On 26/10/11 23:30, Tim Starling wrote:
On 27/10/11 00:13, Neil Harris wrote:
Automatically expiring that temporary password after say, 10 failed reactivation attempts, would reduce the probability of successfully guessing that particular password to around 3 x 10^-12 -- probably safe enough for wiki purposes.
The problem with this approach is that it introduces a DoS vulnerability. Unless the username is secret as well as the password, a limit on the number of "guesses" makes it easy to prevent someone from resetting their password, by flooding the system with fake guesses for the target username.
I was working on the assumption that the attackers were unlikely to know that any particular given user is attempting to reactivate their account, so they would have to spam their DDoS across the whole range of valid usernames.
If an outsider knows that one particular account is trying to be reactivated, you are of course completely right, and the above wouldn't work.
Rate limiting per IP does not suffer from this problem, which is why we use it. Fixing rate limiting so that it doesn't require memcached and is enabled by default would be useful.

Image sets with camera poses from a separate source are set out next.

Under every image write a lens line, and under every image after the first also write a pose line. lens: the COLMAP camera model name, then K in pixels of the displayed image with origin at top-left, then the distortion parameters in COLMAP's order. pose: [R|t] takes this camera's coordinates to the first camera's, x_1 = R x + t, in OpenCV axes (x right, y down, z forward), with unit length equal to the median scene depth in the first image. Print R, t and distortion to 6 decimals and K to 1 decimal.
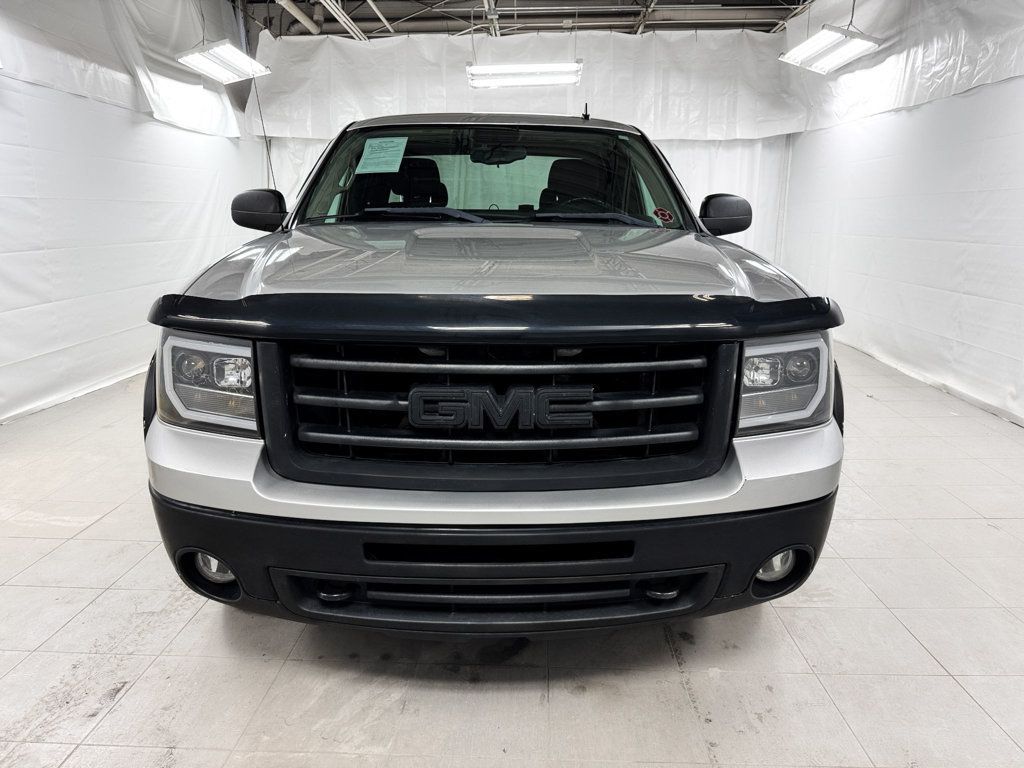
lens RADIAL K [[722.7, 0, 514.5], [0, 722.7, 387.2], [0, 0, 1]] dist [0.002427, -0.004444]
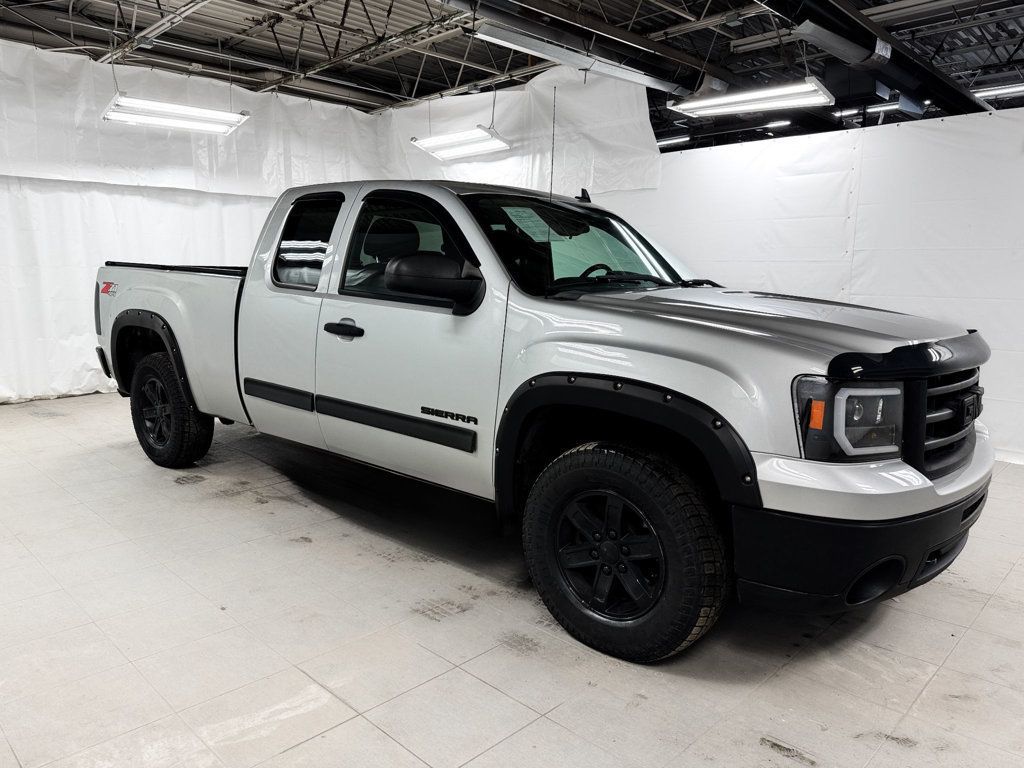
lens RADIAL K [[715.1, 0, 512.0], [0, 715.1, 384.0], [0, 0, 1]] dist [0.034058, -0.040316]
pose [[0.672975, -0.105439, 0.732111, -0.474202], [0.159251, 0.987229, -0.004207, -0.044213], [-0.722318, 0.119421, 0.681172, 0.163708]]
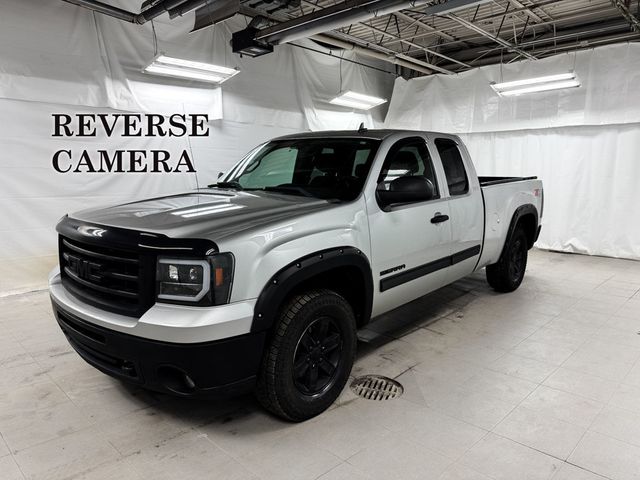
lens RADIAL K [[451.7, 0, 321.6], [0, 451.7, 242.0], [0, 0, 1]] dist [0.002427, -0.004444]
pose [[0.737519, 0.108249, -0.666594, 0.406928], [-0.161719, 0.986660, -0.018700, -0.040532], [0.655677, 0.121593, 0.745187, 0.093959]]
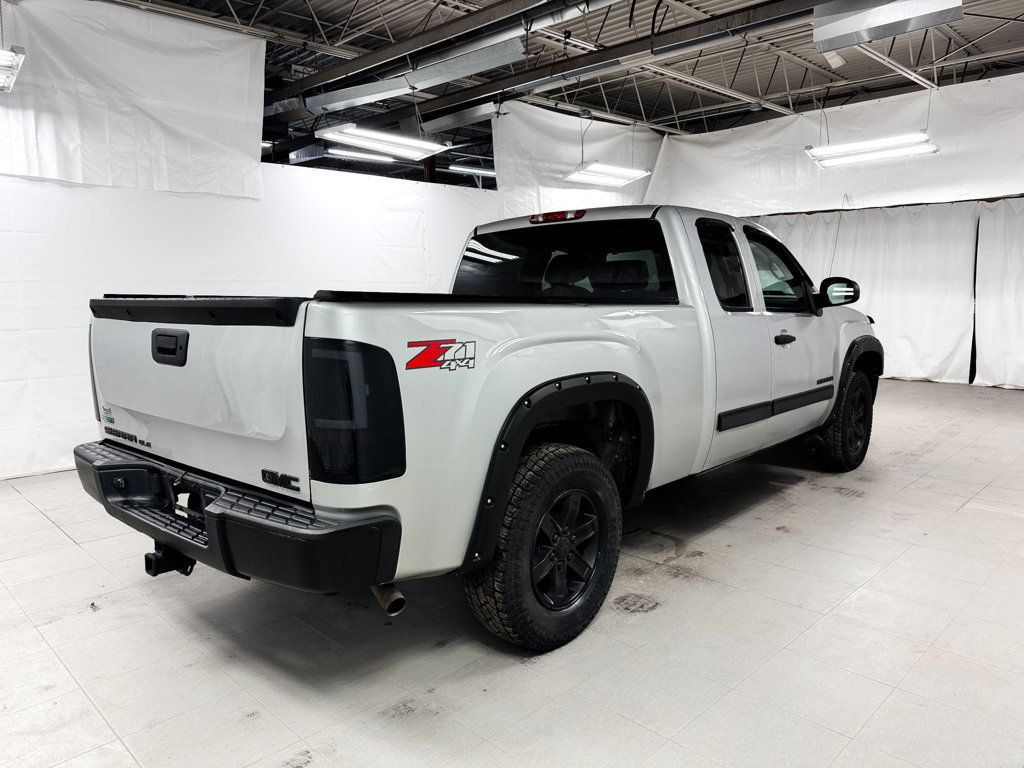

As others in this thread have noted, 40 bits of entropy is plenty for this particular application. Guessing of user-supplied passwords is a much more significant threat, and one that is not properly addressed in a default MediaWiki installation.
-- Tim Starling
As was said by another commenter, the ultimate solution for this is sending a one-time reactivation link in the body of the email, with a sufficiently long randomly-generated cryptographic token (eg 40 hex digits) embedded in it that entropy issues are no longer relevant, and typeability is also irrelevant, because the user either clicks on the link in their mail client, or cuts and pastes it into their browser.